• **O QUE SE PEDE**:
1) Edite o trecho do texto sobre a guerra na Ucrânia que começa nas palavras "A principal alteração" e termina em "vitória no Leste?", trocando "Moscovo" por "a capital russa".
2) Reescreva em forma de lista o parágrafo do texto sobre a guerra na Ucrânia que começa por "A principal alteração no plano militar", conservando os fatos principais.

• **TEXTO PARA LEITURA**:
━━━━━━━━

“A Ucrânia já perdeu definitivamente parte do seu território”
Sandra Fernandes Especialista do Centro de Investigação em Ciência Política (CICP) considera que a Rússia já ganhou batalha no Donbass
Volvidos quatro meses de conflito, e após um momento de impasse, a Rússia está a conseguir avanços significativos no Donbass. Para Sandra Fernandes, especialista em Relações Internacionais da Universidade do Minho, o domínio russo no Leste da Ucrânia não é reversível e deverá resultar numa perda territorial para o país liderado por Volodymyr Zelensky.
Em quatro meses de guerra, o que mudou no plano operacional?
A principal alteração no plano militar surgiu da própria Rússia, na altura em que fez uma grande reorientação das tropas devido à enorme surpresa que teve nos arredores de Kiev. Atualmente, a Rússia está a dar tudo por tudo para conquistar o Donbass e está a haver uma grande concentração nas cidades de Lysychansk e Severodonetsk. Esta é a grande alteração do ponto de vista operacional e militar, já que, ao fim de quatro meses, Moscovo está a perder do ponto de vista global, mas está a obter ganhos significativos numa escala mais reduzida.
A alteração da estratégia e os pequenos avanços territoriais estão a alicerçar uma vitória no Leste?

━━━━━━━━

[Dados registados]
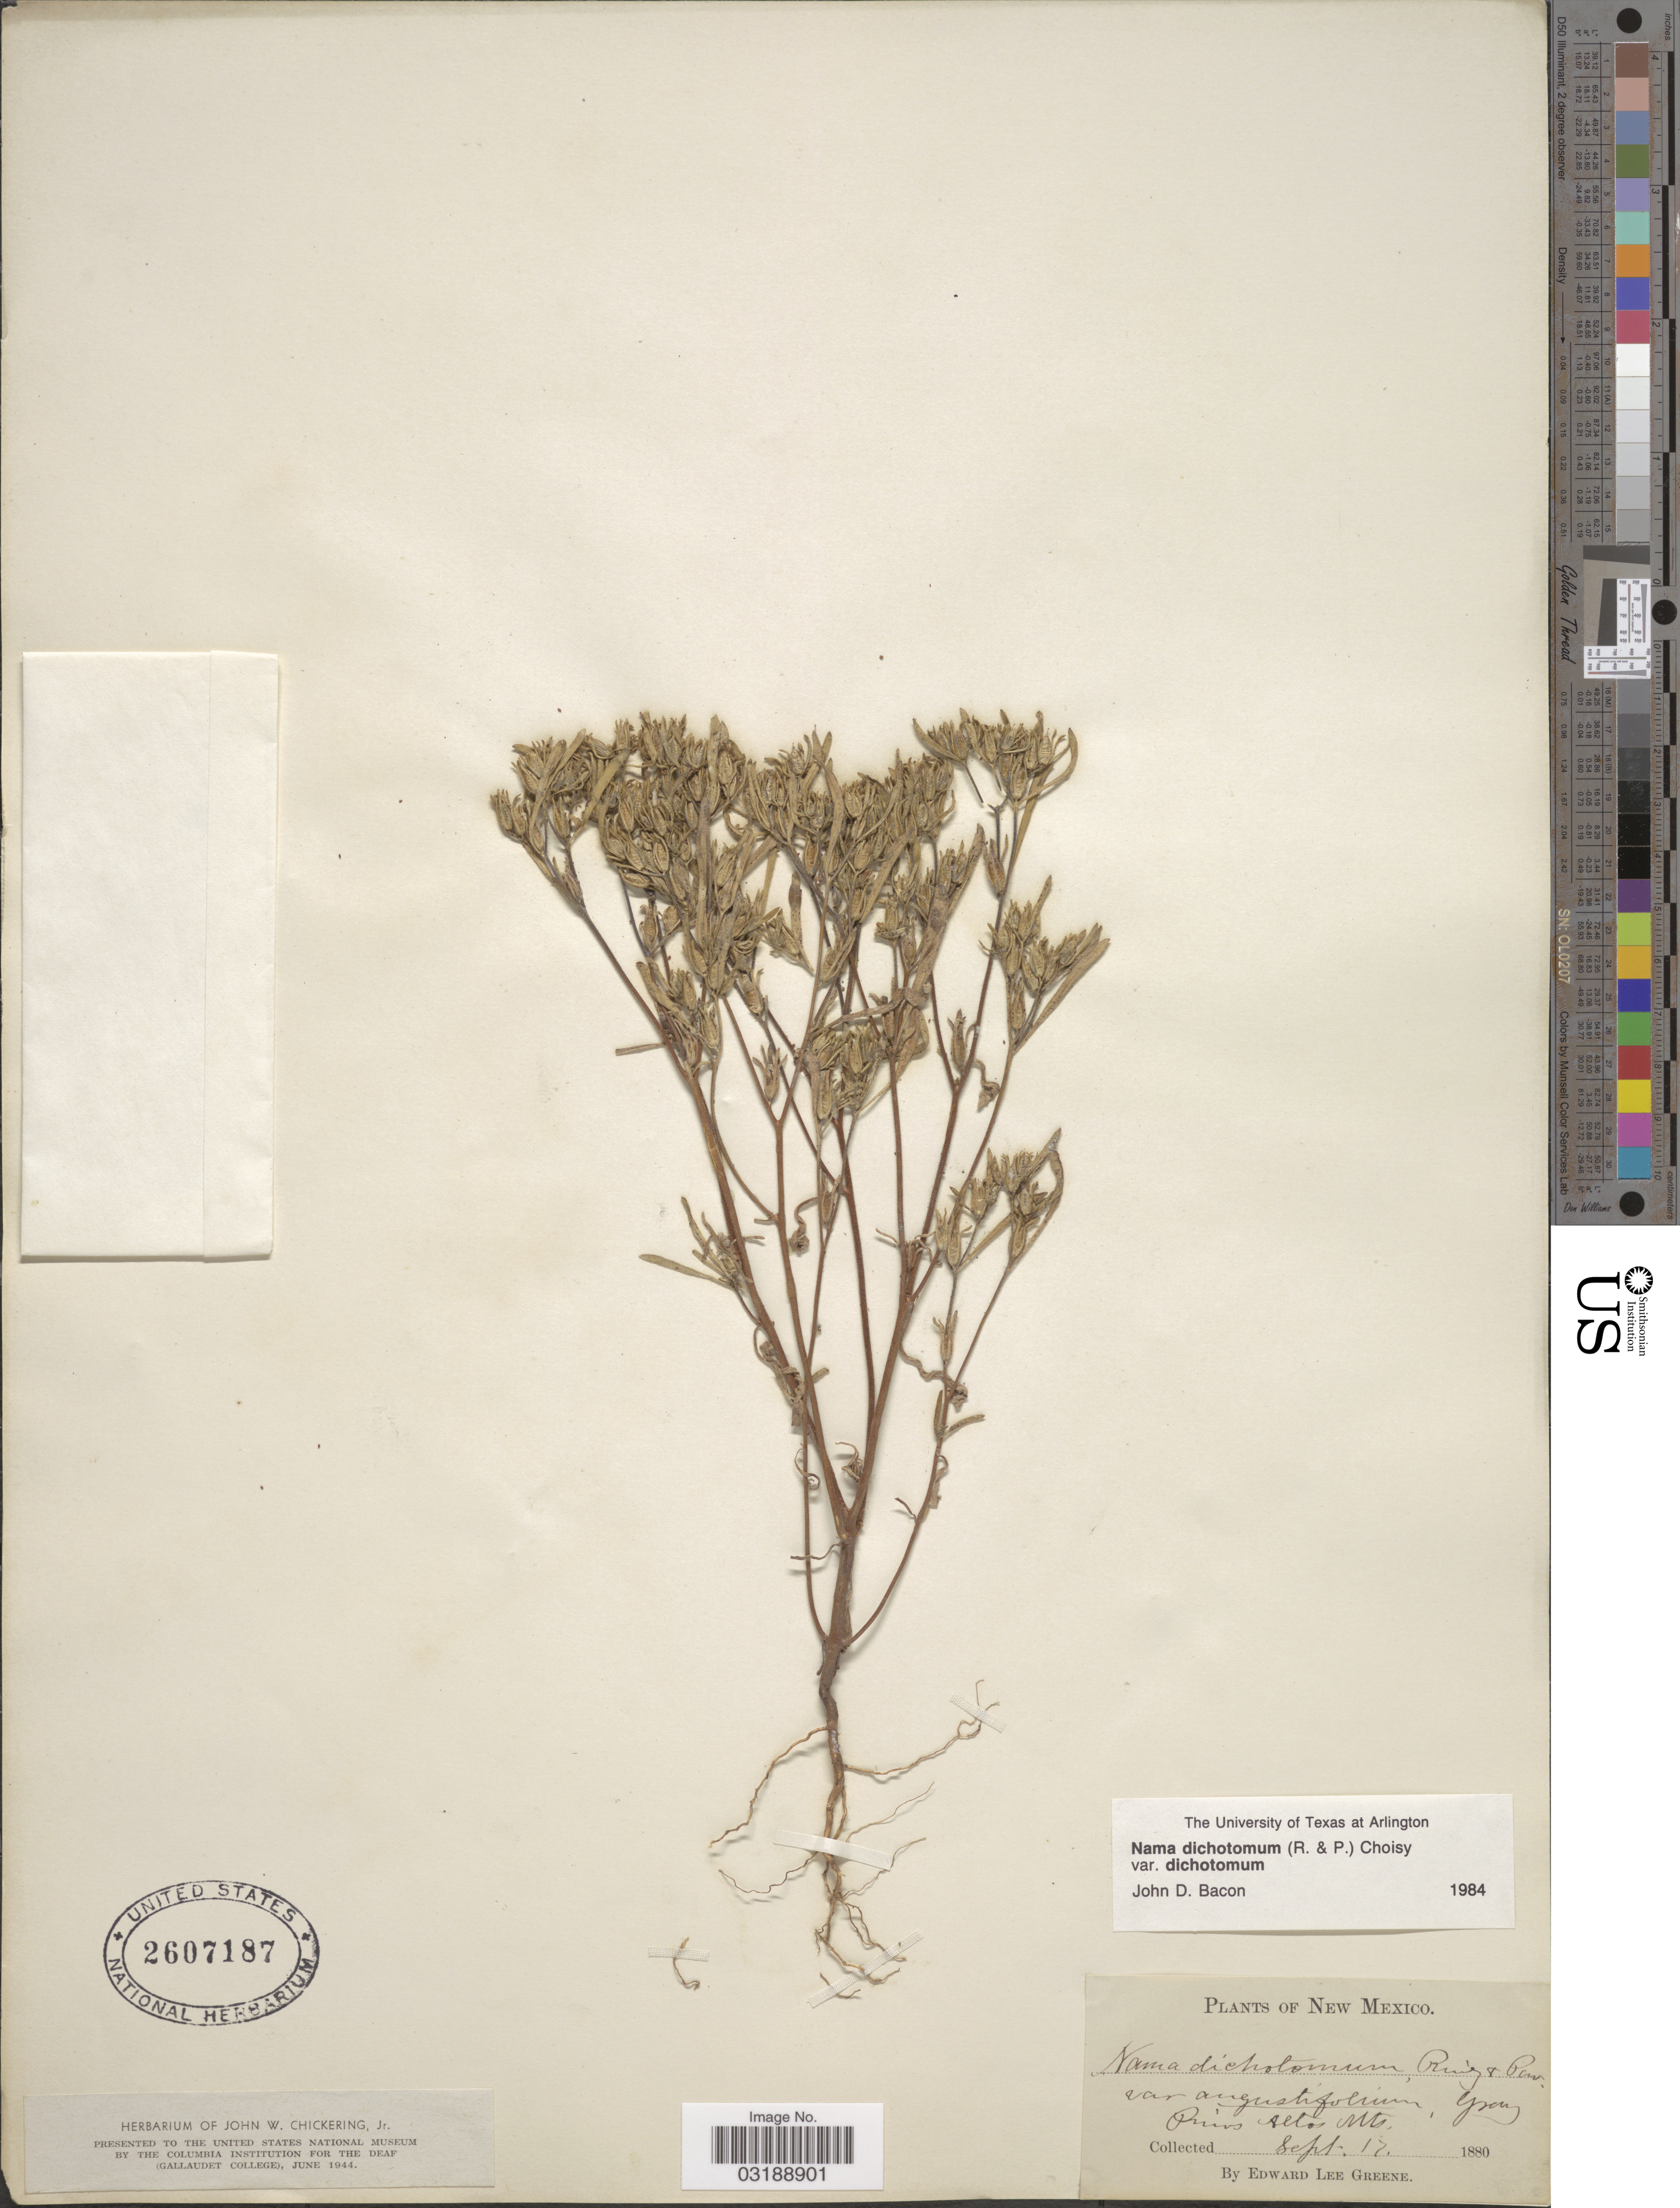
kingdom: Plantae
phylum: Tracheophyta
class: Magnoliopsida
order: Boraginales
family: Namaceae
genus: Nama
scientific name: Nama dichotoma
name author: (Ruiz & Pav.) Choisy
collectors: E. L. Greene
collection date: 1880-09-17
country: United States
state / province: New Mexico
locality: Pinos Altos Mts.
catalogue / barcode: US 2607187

━━━━━━━━

• **SOLUÇÕES DO EXERCÍCIO**:
1)
A principal alteração no plano militar surgiu da própria Rússia, na altura em que fez uma grande reorientação das tropas devido à enorme surpresa que teve nos arredores de Kiev. Atualmente, a Rússia está a dar tudo por tudo para conquistar o Donbass e está a haver uma grande concentração nas cidades de Lysychansk e Severodonetsk. Esta é a grande alteração do ponto de vista operacional e militar, já que, ao fim de quatro meses, a capital russa está a perder do ponto de vista global, mas está a obter ganhos significativos numa escala mais reduzida.
A alteração da estratégia e os pequenos avanços territoriais estão a alicerçar uma vitória no Leste?

2)
- A principal alteração militar partiu da própria Rússia, que reorientou as tropas devido à enorme surpresa que teve nos arredores de Kiev.
- Atualmente, a Rússia dá tudo por tudo para conquistar o Donbass, com grande concentração nas cidades de Lysychansk e Severodonetsk.
- Ao fim de quatro meses, Moscovo está a perder do ponto de vista global, mas obtém ganhos significativos numa escala mais reduzida.